Thesis Defense Practice
PhD candidates practice their defense presentation while Tongyi Tingwu transcribes their speech. The candidates review the transcripts to identify misspoken words. By providing an accurate transcript of their practice presentations, the tool enables PhD candidates to engage in detailed self-assessment, a critical component of metacognitive strategies in learning. The ability to identify misspoken words and review their articulation of complex ideas allows candidates to refine their presentation skills and enhance the clarity of their academic communication. By analyzing both the content and delivery of their presentations, candidates can ensure that their verbal communication effectively complements their visual aids and written work, leading to a more cohesive and impactful defense. This technological aid helps reduce anxiety and build confidence, empowering candidates to deliver their arguments effectively and convincingly. This scenario underscores the importance of technology in refining communication skills crucial for academic success.

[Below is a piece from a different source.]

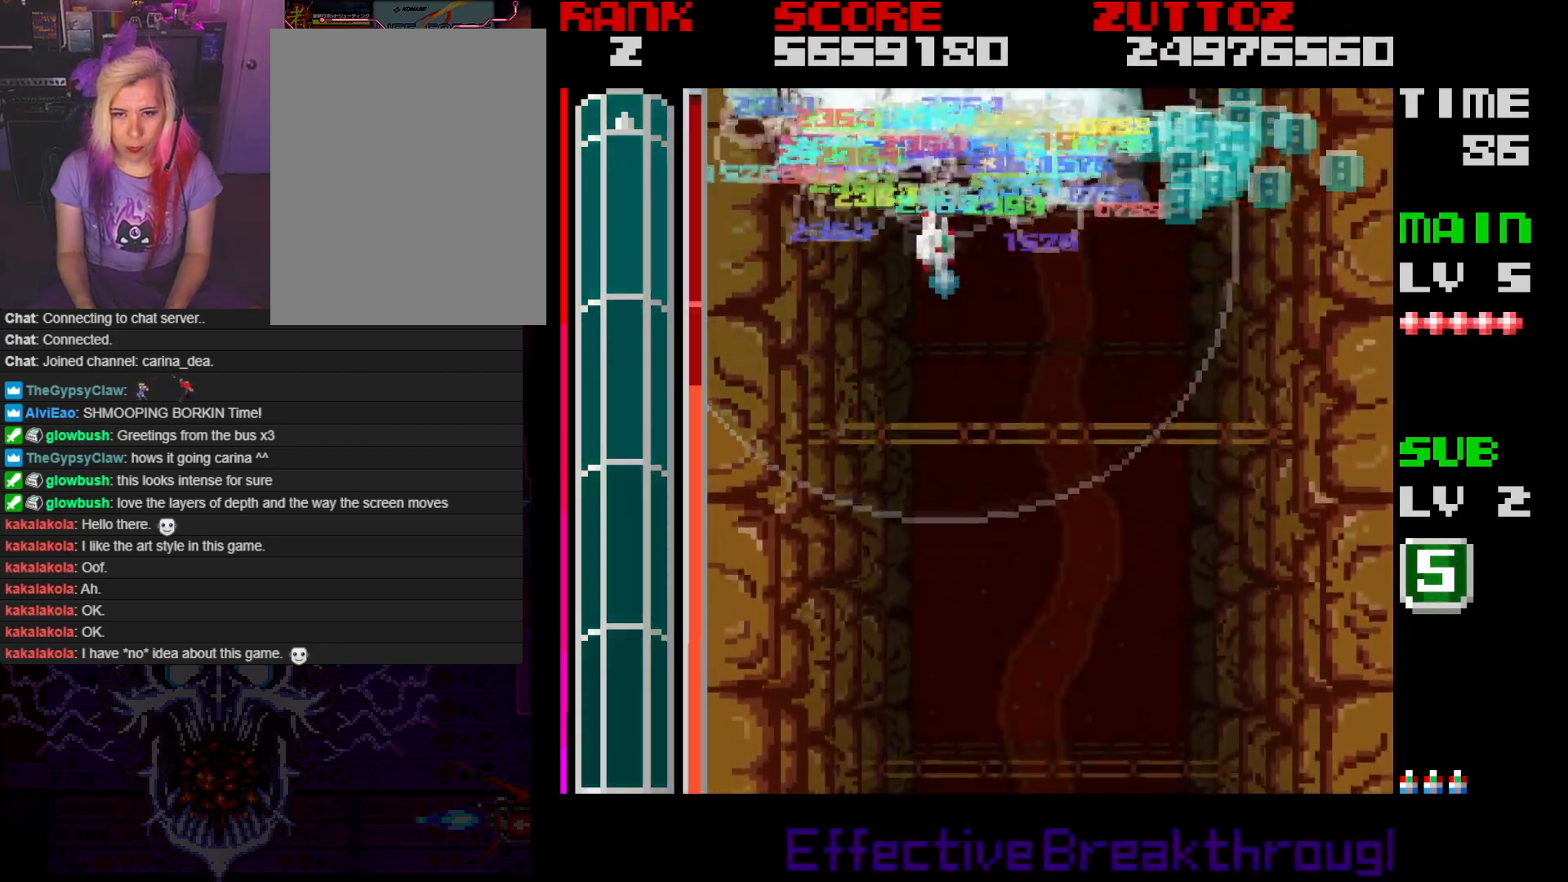
{"buttons": ["DPAD_DOWN"], "events": [[400, "DPAD_RIGHT", "up"]]}
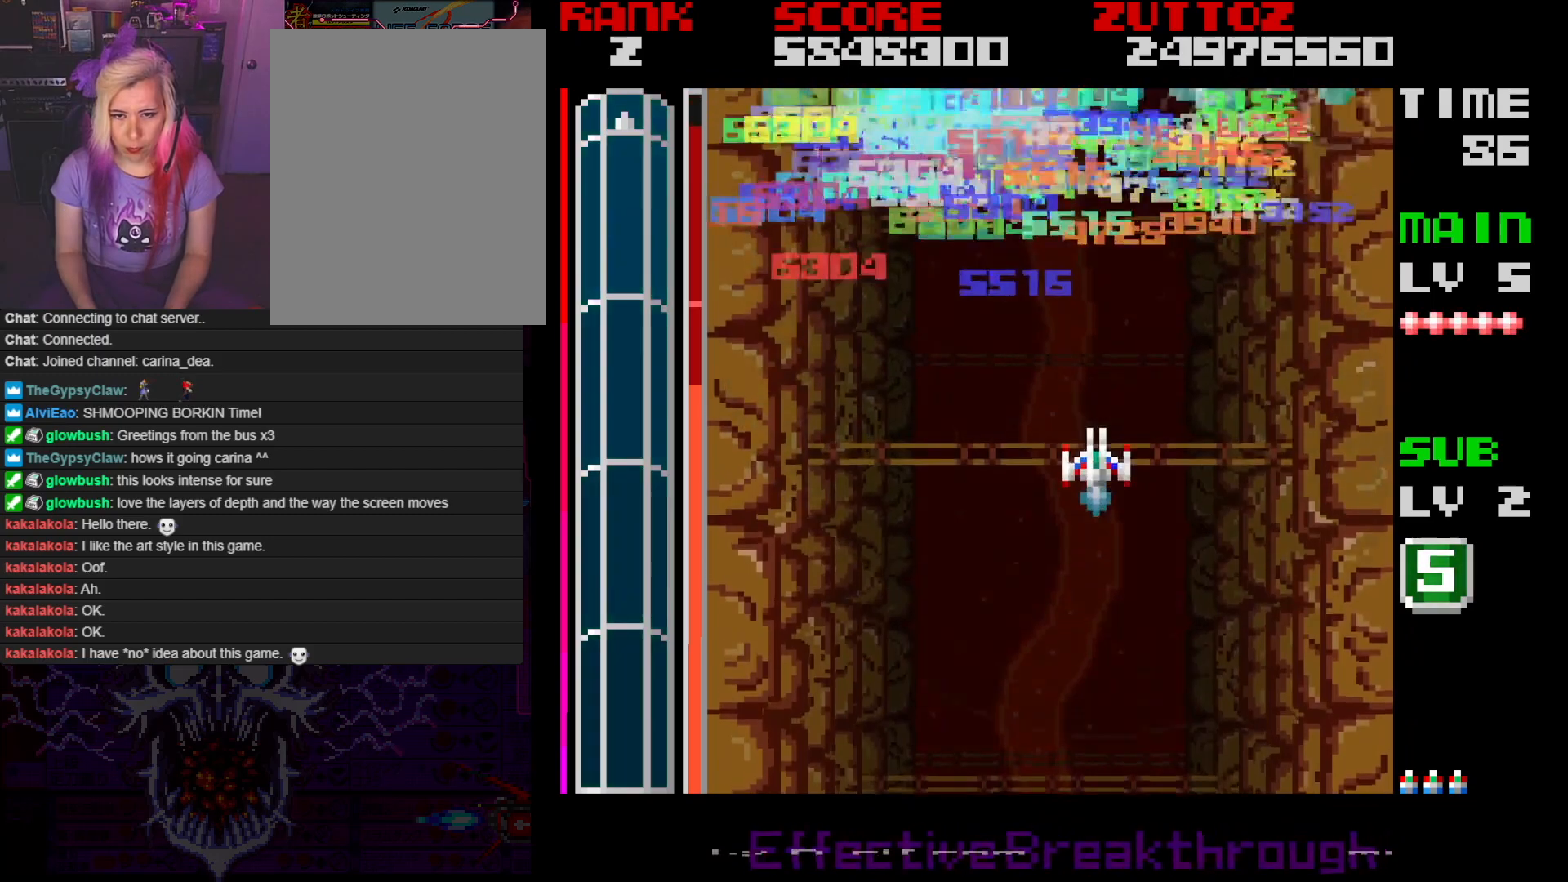
{"buttons": [], "events": [[383, "DPAD_DOWN", "up"]]}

Bridging Language Barriers for International Students
An international student attending a university in Hong Kong uses 通義聽悟 to transcribe and translate their Cantonese-speaking professor's lectures into English. After class, the student reviews the transcription, using the keyword highlighting feature to identify key concepts. By providing accurate transcriptions and translations, 通義聽悟 enables students to access and understand course content that might otherwise be challenging due to language differences. The keyword highlighting feature offers an additional level of support by allowing students to focus on essential concepts and terminology, aiding in comprehension and retention. This feature can be particularly beneficial for international students who are simultaneously grappling with content complexity and language challenges. Furthermore, this use of technology promotes learner autonomy, a crucial factor in successful language acquisition and academic achievement. By enabling students to review and study lecture content at their own pace, 通義聽悟 supports independent learning and allows for personalized study strategies.